The researchers looked at high-tech entrepreneurs, largely because of the "importance of ideas" in the industry and the premium placed on being able to evaluate the prospect of an idea and then to develop it. out of 422 potential subjects randomly chosen from a Department of Commerce list of businesses, 135 completed the survey.
Each entrepreneur rated the "likelihood that they would pursue a series of hypothetical entrepreneurial opportunities." There were different values of financial return, likelihood of obtaining the financial return, value of non-financial benefits, and likelihood of obtaining the non-financial benefits.
The Sunk-Costs Fallacy
The researchers found that when the entrepreneurs had an opportunity to gain higher value, they still resisted leaving their current businesses. According to a quote from a press release, one of the researchers--Bobby Garrett, Jr., an assistant professor of entrepreneurship at Oregon State University--observed that it was an issue of the existing investment in the current venture:
"It's escalation of commitment," Garrett said. "When an entrepreneur has invested resources into a new business, they have difficulty letting go even when things go south or another opportunity arises."

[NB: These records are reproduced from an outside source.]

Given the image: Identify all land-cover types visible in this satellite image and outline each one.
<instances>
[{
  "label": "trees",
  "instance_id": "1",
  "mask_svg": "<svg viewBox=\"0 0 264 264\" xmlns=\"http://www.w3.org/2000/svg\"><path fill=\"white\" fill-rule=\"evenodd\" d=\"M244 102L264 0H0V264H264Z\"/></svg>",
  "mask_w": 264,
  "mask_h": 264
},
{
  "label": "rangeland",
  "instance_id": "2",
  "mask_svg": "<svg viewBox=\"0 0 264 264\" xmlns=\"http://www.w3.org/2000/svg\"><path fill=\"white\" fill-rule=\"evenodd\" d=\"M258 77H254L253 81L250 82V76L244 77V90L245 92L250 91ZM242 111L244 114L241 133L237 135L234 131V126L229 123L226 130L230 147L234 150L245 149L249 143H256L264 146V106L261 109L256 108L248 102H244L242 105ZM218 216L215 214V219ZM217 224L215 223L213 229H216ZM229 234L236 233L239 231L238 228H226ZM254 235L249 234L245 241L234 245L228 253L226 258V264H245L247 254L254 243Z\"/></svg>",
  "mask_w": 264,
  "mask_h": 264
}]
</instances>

Another way of phrasing this is the classic "sunk costs" fallacy in decision making. Because people have put resources into a decision, they resist abandoning that choice because they would lose that investment.
However, the investment is already gone. Unless conditions change drastically, further investment may also yield nothing in return.
For entrepreneurs, the difficulty is knowing when they have sunk costs and are too emotional about a business decision, and when the payoff for the current line of business is realistic. Many businesses take time to nurture and develop. If you leave too early, you could end up wasting the effort and money put into a new company.
The lesson to take away is to struggle with the automatic inclination to stick to an idea and evaluate if it really has merit and hope. In the worst case, then you can more quickly cut your losses and move on to something more profitable.
Or, as psychologist Heidi Grant Halvorson smartly put it on TheAtlantic.com: "When we see our goals in terms of what we can gain, rather than what we might lose, we are more likely to see a doomed endeavor for what it is."